Robot Factory Game (JavaFX)

Your task is to layout conveyor tracks and switches for a factory that makes toy robots. Robots emerge from a source tunnel carrying a tape with red and blue marks. They follow your conveyors until they reach a switch, where the next mark is red from the tape. The robot then moves in one of three directions depending on whether that mark is red, blue, or the tape has reached the end. Robots should be accepted or rejected according to the goal statement in a challenge file, which specifies the conditions under which the tapes are acceptable. The challenge file also contains a regular expression that formally describes the goal. A robot is rejected by directing it onto any blank cell, and accepted by routing it to an exit tunnel.

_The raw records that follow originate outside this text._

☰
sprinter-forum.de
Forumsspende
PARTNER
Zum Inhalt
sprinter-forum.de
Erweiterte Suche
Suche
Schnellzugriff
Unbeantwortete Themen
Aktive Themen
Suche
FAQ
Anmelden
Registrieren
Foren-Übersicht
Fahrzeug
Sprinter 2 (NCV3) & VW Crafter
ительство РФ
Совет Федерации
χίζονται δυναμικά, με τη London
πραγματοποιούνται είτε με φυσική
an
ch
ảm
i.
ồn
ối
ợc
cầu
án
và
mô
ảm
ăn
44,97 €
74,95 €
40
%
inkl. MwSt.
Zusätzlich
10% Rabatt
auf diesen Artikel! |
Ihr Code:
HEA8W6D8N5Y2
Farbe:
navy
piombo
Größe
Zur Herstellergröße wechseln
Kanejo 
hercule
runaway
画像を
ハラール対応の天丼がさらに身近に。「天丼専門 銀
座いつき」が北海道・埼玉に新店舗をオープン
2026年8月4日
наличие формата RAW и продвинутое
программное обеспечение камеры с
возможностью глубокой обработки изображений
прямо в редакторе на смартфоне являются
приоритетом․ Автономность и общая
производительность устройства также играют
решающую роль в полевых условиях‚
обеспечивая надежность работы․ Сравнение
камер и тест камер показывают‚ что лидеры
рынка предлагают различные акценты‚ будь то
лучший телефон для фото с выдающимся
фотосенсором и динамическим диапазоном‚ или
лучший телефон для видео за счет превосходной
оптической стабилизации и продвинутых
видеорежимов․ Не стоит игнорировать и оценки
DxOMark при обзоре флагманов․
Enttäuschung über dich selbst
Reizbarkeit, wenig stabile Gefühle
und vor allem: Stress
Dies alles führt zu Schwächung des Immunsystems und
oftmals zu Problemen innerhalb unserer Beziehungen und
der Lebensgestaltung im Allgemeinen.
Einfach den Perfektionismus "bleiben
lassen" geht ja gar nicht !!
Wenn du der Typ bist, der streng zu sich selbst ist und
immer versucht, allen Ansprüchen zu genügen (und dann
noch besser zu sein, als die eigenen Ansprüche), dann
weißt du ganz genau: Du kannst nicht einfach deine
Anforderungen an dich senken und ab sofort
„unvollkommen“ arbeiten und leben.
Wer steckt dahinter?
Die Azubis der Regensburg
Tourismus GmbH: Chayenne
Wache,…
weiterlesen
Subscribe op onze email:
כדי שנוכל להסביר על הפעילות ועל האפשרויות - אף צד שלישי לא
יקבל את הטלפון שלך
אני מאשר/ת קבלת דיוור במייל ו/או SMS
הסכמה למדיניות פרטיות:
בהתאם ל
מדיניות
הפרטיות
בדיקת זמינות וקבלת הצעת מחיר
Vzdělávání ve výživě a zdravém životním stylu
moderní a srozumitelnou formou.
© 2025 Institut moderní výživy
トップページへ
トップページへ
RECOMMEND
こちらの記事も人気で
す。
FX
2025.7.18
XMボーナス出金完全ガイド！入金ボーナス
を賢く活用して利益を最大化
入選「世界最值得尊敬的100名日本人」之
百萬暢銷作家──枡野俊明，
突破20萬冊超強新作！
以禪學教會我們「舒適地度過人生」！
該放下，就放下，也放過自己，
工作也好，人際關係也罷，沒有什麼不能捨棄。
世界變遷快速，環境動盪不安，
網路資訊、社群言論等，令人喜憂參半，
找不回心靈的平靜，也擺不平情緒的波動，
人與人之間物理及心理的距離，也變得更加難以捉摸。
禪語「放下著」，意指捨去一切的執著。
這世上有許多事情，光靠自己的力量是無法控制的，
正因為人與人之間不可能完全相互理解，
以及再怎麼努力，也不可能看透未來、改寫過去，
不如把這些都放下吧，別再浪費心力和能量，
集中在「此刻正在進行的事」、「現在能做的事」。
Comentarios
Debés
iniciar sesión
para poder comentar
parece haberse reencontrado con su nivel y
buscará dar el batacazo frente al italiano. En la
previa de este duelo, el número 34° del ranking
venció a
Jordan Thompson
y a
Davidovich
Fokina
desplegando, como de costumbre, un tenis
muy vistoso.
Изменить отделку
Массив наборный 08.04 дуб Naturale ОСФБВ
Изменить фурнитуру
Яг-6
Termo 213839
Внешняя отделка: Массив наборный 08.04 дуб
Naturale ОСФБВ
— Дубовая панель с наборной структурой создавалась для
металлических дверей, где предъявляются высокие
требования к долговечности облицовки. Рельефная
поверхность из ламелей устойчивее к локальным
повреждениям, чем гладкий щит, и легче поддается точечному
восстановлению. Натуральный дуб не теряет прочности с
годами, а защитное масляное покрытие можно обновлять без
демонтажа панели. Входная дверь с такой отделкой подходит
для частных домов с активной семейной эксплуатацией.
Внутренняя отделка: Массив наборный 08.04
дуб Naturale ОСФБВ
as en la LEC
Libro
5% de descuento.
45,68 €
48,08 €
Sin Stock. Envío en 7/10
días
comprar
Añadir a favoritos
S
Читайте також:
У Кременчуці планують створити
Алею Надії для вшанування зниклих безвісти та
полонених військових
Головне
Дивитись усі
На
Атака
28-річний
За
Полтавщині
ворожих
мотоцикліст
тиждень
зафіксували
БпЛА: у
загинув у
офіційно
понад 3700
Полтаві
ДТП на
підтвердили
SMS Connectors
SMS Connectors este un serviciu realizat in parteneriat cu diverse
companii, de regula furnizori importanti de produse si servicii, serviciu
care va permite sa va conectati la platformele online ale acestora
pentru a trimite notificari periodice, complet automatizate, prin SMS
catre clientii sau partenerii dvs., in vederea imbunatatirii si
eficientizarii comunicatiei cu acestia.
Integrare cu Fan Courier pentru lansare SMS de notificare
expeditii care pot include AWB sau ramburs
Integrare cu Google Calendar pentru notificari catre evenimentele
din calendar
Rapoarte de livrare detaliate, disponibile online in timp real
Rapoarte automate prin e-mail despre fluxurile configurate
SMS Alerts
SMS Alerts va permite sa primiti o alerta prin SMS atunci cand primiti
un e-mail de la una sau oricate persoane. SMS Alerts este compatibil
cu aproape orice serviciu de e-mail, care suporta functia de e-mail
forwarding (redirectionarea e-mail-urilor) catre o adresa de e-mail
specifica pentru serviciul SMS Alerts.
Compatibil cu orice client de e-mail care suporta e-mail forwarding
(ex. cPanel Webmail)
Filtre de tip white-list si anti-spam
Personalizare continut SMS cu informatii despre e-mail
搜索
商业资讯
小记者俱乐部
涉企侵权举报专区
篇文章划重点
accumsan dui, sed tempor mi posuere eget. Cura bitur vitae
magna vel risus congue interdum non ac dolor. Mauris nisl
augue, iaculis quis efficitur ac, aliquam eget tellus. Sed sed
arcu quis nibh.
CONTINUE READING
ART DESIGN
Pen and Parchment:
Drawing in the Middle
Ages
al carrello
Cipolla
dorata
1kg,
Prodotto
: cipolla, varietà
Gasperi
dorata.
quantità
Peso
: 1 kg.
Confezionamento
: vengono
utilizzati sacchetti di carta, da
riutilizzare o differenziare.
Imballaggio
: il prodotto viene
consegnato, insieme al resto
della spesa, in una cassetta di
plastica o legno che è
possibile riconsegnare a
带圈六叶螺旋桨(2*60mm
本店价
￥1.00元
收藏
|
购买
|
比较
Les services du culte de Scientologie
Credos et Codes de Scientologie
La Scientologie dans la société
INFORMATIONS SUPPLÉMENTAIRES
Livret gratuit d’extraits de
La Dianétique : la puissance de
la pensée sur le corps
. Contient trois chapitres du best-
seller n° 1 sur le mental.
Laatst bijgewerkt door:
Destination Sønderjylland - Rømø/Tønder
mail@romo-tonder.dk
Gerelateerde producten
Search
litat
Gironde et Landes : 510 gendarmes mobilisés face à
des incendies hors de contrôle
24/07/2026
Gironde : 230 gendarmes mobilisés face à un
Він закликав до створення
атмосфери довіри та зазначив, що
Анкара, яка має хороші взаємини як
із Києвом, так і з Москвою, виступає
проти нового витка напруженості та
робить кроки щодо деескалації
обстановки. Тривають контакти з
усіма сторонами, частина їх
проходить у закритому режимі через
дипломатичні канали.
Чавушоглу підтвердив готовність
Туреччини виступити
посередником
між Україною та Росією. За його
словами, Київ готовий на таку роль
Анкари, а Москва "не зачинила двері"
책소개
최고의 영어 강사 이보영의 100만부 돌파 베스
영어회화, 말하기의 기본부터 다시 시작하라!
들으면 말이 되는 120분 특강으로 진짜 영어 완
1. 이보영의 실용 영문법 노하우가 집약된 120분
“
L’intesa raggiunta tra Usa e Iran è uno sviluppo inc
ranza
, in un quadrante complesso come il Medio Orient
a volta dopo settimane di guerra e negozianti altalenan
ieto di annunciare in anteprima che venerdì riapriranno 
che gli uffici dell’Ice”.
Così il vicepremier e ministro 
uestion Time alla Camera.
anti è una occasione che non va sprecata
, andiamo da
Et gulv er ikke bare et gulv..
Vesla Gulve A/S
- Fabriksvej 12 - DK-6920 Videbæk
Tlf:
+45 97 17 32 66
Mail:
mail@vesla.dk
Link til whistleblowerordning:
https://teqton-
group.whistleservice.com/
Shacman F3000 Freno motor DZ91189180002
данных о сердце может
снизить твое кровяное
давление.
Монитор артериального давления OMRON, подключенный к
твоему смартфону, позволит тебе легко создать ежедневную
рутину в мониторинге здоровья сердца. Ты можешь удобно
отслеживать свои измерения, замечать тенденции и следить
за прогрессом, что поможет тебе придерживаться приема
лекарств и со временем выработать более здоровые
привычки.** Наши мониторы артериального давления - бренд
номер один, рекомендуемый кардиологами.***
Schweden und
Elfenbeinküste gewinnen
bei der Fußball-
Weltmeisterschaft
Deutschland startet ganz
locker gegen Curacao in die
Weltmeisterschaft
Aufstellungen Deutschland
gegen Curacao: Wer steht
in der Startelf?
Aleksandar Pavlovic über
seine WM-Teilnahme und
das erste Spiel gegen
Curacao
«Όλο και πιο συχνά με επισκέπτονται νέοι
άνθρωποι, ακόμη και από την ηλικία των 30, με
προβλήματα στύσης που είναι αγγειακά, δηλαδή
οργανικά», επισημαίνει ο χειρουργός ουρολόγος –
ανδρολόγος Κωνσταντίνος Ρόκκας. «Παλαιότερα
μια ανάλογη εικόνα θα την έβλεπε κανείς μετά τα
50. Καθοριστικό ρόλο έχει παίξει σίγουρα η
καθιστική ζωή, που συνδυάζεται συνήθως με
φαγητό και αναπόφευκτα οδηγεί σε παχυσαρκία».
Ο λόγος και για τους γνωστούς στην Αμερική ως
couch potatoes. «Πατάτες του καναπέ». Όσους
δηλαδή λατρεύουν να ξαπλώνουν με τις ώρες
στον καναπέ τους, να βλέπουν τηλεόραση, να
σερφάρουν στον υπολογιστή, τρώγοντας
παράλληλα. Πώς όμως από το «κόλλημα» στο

Your solution is tested when you press the Play button (or select Go on the Game menu). If it is incorrect, an example tape for which your solution produces the wrong outcome will be presented along with an animation of that robot. Note that a wrong outcome could be either an incorrect acceptance or an incorrect rejection of a robot.

If your solution is correct, you will be offered an opportunity to see an animation of a random test case. A correct solution is not necessarily a minimal solution. You can check whether your solution is minimal by selecting File->Print DFA. That will show you a state transition table extracted from your solution along with a note as to any switch pairs that are redundant. These will be indicated by their location on the playfield.

This is an executable jar file, so you need to install the Oracle Java 8 runtime. PLEASE NOTE: This will NOT run under Java 10. I will post an update as soon as I can get to it.

Executable jar Example Challenges and Solutions (Last upload on Mar 13, 2017)

Notes for Students

If you're looking for an example solution to a similar JavaFX course project, go HERE. That assignment is a simpler version that verifies the player's solution with a static set of test tapes. It is not possible, however, to catch all possible incorrect solutions with a static set of test cases. Not for an arbitrarily large playfield anyway.

The game you find here doesn't suffer from that shortcoming. Instead, it walks the player's solution, turning it into an internal representation of a Discrete Finite Automata (DFA). It then computes the difference between that DFA and the known correct DFA, as specified by the regular expression in the Challenge file. If there is a difference, it is able to immediately generate a test tape that will break the player's solution (yes, it does this without searching internally through a bunch of test cases). It also detects whether the player's solution has any redundant states, and says where they can be found on the playfield (in terms of switch locations).

You may not have encountered DFAs, except in the form of Regular Expressions, because our degree program no longer requires that you take an Automata course. When a DFA is enhanced with the ability to move backwards and forwards over the tape and overwrite the input symbols with output symbols it is called a standard Turing machine, which provides an important theoretical model for what it means to “compute.” If we were to enhance this game with those abilities (which wouldn't be that hard), challenges could take the form of things like “count the red dots at the beginning of the tape, and the blue dots that follow, and write the difference after the blue dots, in red.”